Salina Barksdale-Clark first realized writing was her son’s thing when he attended summer camp at UNCG a couple of years ago.
“That’s where we first learned that a) he had a gift for it, but b) that I always wanted to ensure that we give each of our children a voice to their gifts,” she explained. “So we had an opportunity. The timing, as Landon said, was right. And we gave him a pen and a notepad — literally in 30 minutes we had a book.”
“The book is for any ages and it basically shows and tells that with support from anyone you can do and be anything you want to be,” Landon said.
Salina fought back tears as we talked about how important the book is to them.
“The book is very personal not just for us, but for all the images perhaps that don’t show us in the right light, the imageries that we see — it can take a toll on all of us,” she said. “Especially in a space where children are sometimes, with social media and parents being away due to obligations with work, kids may not know exactly how to express what’s going on.”
But Landon found a way. He’s been immersed in history since he was little. His parents had him on the Edmund Pettus Bridge in Selma, Alabama, at 3. We asked him what it was like watching history in real time over the last year, especially when it comes to race in America.
“It hasn’t been like great, but I wasn’t beat up by it. I know it isn’t good at all. But sometimes stuff like that, it takes over you and a lot of people, they need a break from social media.”
They also created a coloring book full of positive affirmations for children.
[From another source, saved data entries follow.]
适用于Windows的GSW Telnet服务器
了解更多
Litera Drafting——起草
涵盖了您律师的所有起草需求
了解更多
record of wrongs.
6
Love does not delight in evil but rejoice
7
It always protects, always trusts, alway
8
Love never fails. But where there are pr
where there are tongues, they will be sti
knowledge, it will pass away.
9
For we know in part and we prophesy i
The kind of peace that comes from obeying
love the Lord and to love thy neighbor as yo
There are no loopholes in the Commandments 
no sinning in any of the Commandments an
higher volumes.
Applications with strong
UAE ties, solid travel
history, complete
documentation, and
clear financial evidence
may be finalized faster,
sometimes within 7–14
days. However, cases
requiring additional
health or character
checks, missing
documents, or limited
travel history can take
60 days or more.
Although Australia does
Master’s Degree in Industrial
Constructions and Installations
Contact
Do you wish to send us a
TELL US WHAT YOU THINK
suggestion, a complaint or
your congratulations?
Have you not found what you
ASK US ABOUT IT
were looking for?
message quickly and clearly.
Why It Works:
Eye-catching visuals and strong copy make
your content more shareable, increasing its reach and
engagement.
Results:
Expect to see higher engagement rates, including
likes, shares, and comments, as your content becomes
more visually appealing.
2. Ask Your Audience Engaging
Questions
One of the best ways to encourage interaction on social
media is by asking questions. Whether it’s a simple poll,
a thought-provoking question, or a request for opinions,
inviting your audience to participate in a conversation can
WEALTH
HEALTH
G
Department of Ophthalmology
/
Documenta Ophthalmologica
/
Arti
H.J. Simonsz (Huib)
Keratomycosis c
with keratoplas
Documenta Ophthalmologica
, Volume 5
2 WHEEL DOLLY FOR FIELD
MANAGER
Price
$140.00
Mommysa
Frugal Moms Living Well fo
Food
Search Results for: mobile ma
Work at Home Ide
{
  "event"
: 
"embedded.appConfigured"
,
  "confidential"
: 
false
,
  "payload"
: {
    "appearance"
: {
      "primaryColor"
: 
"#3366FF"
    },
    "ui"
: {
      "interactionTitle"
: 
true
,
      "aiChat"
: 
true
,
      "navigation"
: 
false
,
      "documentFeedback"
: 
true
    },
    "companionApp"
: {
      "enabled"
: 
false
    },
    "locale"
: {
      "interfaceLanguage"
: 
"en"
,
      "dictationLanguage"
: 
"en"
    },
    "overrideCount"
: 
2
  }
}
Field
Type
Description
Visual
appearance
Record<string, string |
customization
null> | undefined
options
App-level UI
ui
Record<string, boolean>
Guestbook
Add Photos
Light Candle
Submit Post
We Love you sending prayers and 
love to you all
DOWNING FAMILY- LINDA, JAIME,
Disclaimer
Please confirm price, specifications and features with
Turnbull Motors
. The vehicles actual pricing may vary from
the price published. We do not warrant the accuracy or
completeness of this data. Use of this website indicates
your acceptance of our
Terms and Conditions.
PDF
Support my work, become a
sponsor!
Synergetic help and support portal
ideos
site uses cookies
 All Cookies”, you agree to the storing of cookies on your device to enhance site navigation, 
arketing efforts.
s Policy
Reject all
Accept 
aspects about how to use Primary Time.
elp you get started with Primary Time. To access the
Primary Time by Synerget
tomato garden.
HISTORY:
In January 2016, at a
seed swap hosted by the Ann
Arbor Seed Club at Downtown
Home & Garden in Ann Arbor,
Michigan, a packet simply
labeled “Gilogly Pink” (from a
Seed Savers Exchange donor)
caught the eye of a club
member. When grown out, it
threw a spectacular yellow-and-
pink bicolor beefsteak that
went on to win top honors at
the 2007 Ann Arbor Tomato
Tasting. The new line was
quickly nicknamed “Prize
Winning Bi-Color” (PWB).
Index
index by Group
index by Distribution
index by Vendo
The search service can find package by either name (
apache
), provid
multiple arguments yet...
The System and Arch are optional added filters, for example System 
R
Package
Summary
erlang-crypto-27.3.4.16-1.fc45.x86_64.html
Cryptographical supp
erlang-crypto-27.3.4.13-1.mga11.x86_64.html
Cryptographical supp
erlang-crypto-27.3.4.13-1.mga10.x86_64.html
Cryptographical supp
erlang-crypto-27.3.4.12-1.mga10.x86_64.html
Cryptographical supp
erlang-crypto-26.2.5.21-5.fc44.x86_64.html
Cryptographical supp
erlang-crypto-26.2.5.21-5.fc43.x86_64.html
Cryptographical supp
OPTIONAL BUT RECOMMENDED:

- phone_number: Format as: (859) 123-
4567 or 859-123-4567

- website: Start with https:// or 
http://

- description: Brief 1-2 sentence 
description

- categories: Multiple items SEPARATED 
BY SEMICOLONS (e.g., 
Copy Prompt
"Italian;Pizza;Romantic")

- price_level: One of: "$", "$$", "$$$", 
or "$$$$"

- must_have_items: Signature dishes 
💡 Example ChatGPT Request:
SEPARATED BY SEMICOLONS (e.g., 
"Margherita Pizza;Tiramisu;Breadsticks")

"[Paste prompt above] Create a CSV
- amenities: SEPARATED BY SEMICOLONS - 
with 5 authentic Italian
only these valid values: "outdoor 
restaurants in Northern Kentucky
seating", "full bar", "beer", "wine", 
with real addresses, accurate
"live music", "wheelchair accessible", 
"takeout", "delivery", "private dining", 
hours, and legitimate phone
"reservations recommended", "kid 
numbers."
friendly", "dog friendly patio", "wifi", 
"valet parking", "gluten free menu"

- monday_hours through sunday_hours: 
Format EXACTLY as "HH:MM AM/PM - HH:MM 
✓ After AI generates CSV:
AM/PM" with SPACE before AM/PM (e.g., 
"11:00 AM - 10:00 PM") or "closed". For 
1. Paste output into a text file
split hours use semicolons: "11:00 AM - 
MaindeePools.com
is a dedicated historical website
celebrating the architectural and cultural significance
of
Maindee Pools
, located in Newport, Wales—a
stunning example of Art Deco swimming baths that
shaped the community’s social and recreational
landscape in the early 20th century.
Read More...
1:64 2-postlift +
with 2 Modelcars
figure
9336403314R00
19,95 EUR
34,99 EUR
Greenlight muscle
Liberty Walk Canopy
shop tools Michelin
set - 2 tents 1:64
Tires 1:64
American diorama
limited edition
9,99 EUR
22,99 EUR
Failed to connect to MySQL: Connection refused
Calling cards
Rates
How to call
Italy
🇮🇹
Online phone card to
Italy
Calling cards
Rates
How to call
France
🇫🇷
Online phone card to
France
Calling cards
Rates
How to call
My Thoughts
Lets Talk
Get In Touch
For young boys who look like Landon, who is Black, this book is about something known as “Black Boy Joy.”
“Black Boy Joy is an expression or a term,” Salina explained. “It means many different things to many different people, but to me personally it means the smile on a brown boy’s face when the world is telling him you’re not worthy or you’re not capable or you cannot be more than.”
Landon took the explanation a step further.
“Black Boy Joy is sort of like when a Black individual even in his darkest hours is still being the light in the world, vibrant in any situation,” he said.
And with that light, lessons for any age and any race.
“Sometimes you need support or you need to support others,” he said. “In this time right now, it’s like teetering and not enough people are supporting others, a lot of people are bringing down others and not lifting them up. And that’s pretty much the main message I wanted to give out.”
“I think it’s a light way to introduce all that’s possible,” mom added.
You can pick up a copy of “Mommy, If You Just Hold My Hand” at any online retailer where you normally order your books.